#### [What you will do]
Starting with the line containing "G04 Created by" and going on through the line containing "X48000000Y-137000000D01*", return the lines of the data below exactly, and only those.

#### [Saved data entries]
★ ★ ★

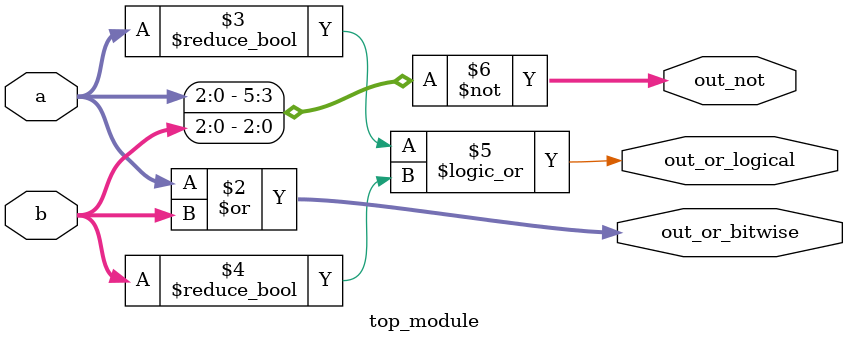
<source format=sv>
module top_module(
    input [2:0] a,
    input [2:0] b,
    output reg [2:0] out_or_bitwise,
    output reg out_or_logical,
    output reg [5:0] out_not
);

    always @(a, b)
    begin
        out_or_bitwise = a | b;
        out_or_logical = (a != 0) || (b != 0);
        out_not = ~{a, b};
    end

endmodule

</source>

★ ★ ★

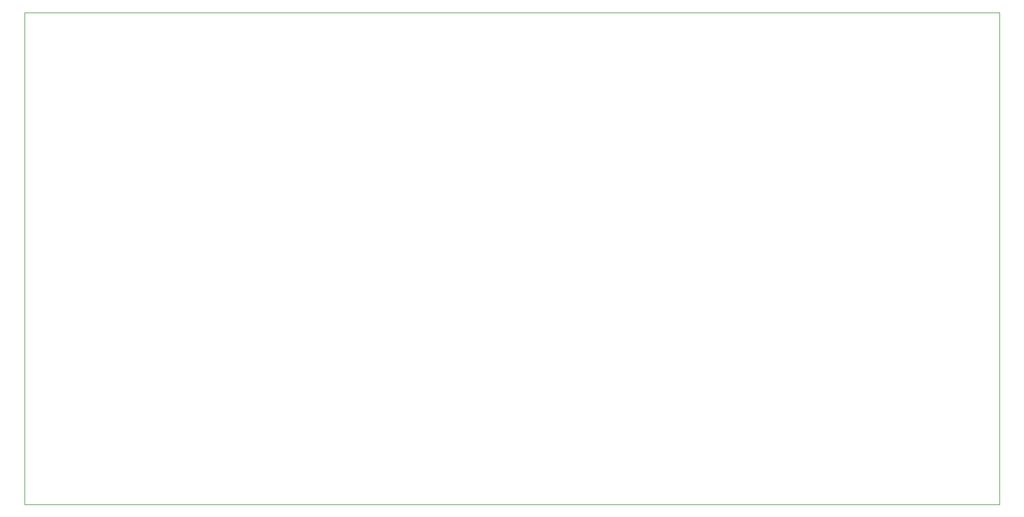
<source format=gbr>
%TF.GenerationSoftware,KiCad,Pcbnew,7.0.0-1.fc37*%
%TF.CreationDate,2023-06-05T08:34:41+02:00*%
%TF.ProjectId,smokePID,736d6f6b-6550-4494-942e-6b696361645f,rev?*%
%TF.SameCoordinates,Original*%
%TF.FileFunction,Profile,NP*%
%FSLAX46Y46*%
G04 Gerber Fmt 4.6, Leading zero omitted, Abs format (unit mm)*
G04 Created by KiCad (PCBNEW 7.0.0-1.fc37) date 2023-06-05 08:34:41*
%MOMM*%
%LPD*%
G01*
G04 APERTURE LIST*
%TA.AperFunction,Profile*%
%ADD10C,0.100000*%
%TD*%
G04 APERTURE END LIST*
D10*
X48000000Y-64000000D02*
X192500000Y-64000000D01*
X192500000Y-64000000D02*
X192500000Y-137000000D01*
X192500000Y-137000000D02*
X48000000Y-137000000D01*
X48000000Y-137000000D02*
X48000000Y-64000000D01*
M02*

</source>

★ ★ ★

#### [Answer section]
G04 Created by KiCad (PCBNEW 7.0.0-1.fc37) date 2023-06-05 08:34:41*
%MOMM*%
%LPD*%
G01*
G04 APERTURE LIST*
%TA.AperFunction,Profile*%
%ADD10C,0.100000*%
%TD*%
G04 APERTURE END LIST*
D10*
X48000000Y-64000000D02*
X192500000Y-64000000D01*
X192500000Y-64000000D02*
X192500000Y-137000000D01*
X192500000Y-137000000D02*
X48000000Y-137000000D01*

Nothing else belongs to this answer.